* _What is needed_
Retype every line of the listing below, from start to finish, without altering a single character.

* * * *

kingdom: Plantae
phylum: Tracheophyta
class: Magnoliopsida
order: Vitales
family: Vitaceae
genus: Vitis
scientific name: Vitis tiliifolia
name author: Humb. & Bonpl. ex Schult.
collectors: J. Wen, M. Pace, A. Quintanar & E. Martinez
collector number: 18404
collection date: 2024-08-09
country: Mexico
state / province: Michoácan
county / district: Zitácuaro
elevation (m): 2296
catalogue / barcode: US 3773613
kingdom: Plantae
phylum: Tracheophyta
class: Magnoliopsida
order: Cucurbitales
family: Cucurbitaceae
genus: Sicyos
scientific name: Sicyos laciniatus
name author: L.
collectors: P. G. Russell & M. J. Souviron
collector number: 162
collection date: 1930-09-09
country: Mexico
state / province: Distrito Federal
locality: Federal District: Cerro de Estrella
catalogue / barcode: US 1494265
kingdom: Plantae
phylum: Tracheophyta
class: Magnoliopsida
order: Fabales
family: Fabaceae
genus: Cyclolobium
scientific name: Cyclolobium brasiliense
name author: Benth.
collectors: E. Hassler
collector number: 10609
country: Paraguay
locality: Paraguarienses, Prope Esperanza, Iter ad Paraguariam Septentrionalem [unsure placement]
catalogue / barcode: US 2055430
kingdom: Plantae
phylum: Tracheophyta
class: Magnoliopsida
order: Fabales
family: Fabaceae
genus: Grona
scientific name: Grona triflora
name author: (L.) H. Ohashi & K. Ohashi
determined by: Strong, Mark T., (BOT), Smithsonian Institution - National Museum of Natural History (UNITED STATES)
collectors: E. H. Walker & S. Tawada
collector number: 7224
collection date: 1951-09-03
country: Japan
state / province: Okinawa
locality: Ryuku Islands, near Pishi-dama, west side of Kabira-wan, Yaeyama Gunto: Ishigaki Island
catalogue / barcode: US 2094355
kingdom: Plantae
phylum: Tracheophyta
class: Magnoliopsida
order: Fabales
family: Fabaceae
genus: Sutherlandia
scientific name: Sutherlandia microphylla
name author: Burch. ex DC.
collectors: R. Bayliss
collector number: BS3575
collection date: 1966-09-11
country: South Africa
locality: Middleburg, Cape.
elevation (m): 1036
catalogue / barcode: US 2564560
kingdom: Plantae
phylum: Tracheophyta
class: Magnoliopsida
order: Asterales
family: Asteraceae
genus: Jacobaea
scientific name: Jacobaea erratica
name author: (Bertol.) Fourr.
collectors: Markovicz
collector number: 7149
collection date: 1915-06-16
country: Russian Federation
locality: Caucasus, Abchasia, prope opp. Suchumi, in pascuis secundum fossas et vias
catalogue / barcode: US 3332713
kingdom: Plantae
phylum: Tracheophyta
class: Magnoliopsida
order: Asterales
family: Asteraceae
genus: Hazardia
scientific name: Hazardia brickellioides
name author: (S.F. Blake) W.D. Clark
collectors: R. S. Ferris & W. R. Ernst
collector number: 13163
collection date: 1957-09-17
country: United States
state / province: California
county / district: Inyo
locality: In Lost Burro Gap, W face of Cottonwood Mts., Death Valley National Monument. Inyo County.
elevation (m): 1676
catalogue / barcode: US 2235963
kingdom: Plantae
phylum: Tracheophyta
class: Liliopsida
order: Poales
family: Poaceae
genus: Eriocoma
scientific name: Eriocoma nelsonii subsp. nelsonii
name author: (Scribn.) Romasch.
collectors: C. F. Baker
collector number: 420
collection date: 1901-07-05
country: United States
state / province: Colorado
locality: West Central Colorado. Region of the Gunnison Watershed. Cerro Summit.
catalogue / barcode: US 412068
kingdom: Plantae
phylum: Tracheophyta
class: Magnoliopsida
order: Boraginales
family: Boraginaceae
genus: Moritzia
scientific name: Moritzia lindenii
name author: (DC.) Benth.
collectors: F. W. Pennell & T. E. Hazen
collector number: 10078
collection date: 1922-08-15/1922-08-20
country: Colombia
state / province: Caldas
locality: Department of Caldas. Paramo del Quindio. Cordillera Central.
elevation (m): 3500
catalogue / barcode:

* * * *

* _Task solution_
kingdom: Plantae
phylum: Tracheophyta
class: Magnoliopsida
order: Vitales
family: Vitaceae
genus: Vitis
scientific name: Vitis tiliifolia
name author: Humb. & Bonpl. ex Schult.
collectors: J. Wen, M. Pace, A. Quintanar & E. Martinez
collector number: 18404
collection date: 2024-08-09
country: Mexico
state / province: Michoácan
county / district: Zitácuaro
elevation (m): 2296
catalogue / barcode: US 3773613
kingdom: Plantae
phylum: Tracheophyta
class: Magnoliopsida
order: Cucurbitales
family: Cucurbitaceae
genus: Sicyos
scientific name: Sicyos laciniatus
name author: L.
collectors: P. G. Russell & M. J. Souviron
collector number: 162
collection date: 1930-09-09
country: Mexico
state / province: Distrito Federal
locality: Federal District: Cerro de Estrella
catalogue / barcode: US 1494265
kingdom: Plantae
phylum: Tracheophyta
class: Magnoliopsida
order: Fabales
family: Fabaceae
genus: Cyclolobium
scientific name: Cyclolobium brasiliense
name author: Benth.
collectors: E. Hassler
collector number: 10609
country: Paraguay
locality: Paraguarienses, Prope Esperanza, Iter ad Paraguariam Septentrionalem [unsure placement]
catalogue / barcode: US 2055430
kingdom: Plantae
phylum: Tracheophyta
class: Magnoliopsida
order: Fabales
family: Fabaceae
genus: Grona
scientific name: Grona triflora
name author: (L.) H. Ohashi & K. Ohashi
determined by: Strong, Mark T., (BOT), Smithsonian Institution - National Museum of Natural History (UNITED STATES)
collectors: E. H. Walker & S. Tawada
collector number: 7224
collection date: 1951-09-03
country: Japan
state / province: Okinawa
locality: Ryuku Islands, near Pishi-dama, west side of Kabira-wan, Yaeyama Gunto: Ishigaki Island
catalogue / barcode: US 2094355
kingdom: Plantae
phylum: Tracheophyta
class: Magnoliopsida
order: Fabales
family: Fabaceae
genus: Sutherlandia
scientific name: Sutherlandia microphylla
name author: Burch. ex DC.
collectors: R. Bayliss
collector number: BS3575
collection date: 1966-09-11
country: South Africa
locality: Middleburg, Cape.
elevation (m): 1036
catalogue / barcode: US 2564560
kingdom: Plantae
phylum: Tracheophyta
class: Magnoliopsida
order: Asterales
family: Asteraceae
genus: Jacobaea
scientific name: Jacobaea erratica
name author: (Bertol.) Fourr.
collectors: Markovicz
collector number: 7149
collection date: 1915-06-16
country: Russian Federation
locality: Caucasus, Abchasia, prope opp. Suchumi, in pascuis secundum fossas et vias
catalogue / barcode: US 3332713
kingdom: Plantae
phylum: Tracheophyta
class: Magnoliopsida
order: Asterales
family: Asteraceae
genus: Hazardia
scientific name: Hazardia brickellioides
name author: (S.F. Blake) W.D. Clark
collectors: R. S. Ferris & W. R. Ernst
collector number: 13163
collection date: 1957-09-17
country: United States
state / province: California
county / district: Inyo
locality: In Lost Burro Gap, W face of Cottonwood Mts., Death Valley National Monument. Inyo County.
elevation (m): 1676
catalogue / barcode: US 2235963
kingdom: Plantae
phylum: Tracheophyta
class: Liliopsida
order: Poales
family: Poaceae
genus: Eriocoma
scientific name: Eriocoma nelsonii subsp. nelsonii
name author: (Scribn.) Romasch.
collectors: C. F. Baker
collector number: 420
collection date: 1901-07-05
country: United States
state / province: Colorado
locality: West Central Colorado. Region of the Gunnison Watershed. Cerro Summit.
catalogue / barcode: US 412068
kingdom: Plantae
phylum: Tracheophyta
class: Magnoliopsida
order: Boraginales
family: Boraginaceae
genus: Moritzia
scientific name: Moritzia lindenii
name author: (DC.) Benth.
collectors: F. W. Pennell & T. E. Hazen
collector number: 10078
collection date: 1922-08-15/1922-08-20
country: Colombia
state / province: Caldas
locality: Department of Caldas. Paramo del Quindio. Cordillera Central.
elevation (m): 3500
catalogue / barcode:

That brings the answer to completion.